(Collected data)
== == ==

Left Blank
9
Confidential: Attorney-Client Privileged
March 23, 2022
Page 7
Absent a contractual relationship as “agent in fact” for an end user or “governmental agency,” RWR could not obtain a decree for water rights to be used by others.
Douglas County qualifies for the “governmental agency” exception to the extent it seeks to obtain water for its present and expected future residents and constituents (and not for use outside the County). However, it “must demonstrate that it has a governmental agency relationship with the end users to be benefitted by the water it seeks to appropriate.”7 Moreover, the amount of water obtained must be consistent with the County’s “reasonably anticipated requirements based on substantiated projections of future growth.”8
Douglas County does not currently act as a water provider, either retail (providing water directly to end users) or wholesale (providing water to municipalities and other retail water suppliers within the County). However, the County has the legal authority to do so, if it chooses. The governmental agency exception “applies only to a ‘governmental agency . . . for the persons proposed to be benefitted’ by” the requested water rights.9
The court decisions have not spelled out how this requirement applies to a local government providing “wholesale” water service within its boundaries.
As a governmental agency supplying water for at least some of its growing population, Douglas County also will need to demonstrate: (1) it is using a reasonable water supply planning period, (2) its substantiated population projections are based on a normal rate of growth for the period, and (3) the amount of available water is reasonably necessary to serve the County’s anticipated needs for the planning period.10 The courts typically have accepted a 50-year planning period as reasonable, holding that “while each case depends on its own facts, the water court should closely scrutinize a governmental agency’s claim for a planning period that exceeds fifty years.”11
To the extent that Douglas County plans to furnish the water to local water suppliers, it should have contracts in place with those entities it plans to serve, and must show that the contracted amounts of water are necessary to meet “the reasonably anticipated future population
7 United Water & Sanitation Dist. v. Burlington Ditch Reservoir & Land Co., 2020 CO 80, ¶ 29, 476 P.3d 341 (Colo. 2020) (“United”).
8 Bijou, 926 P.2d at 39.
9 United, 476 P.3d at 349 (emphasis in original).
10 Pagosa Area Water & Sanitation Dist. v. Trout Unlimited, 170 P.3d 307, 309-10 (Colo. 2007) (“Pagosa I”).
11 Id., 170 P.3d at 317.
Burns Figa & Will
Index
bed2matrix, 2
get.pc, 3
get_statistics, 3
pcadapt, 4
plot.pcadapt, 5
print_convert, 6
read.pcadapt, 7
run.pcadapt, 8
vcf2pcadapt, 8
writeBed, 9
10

== == ==

• [Work item]
With "Sanitation" as the string to match, show every line of the entries above that has it.

• [Exercise solution]
7 United Water & Sanitation Dist. v. Burlington Ditch Reservoir & Land Co., 2020 CO 80, ¶ 29, 476 P.3d 341 (Colo. 2020) (“United”).
10 Pagosa Area Water & Sanitation Dist. v. Trout Unlimited, 170 P.3d 307, 309-10 (Colo. 2007) (“Pagosa I”).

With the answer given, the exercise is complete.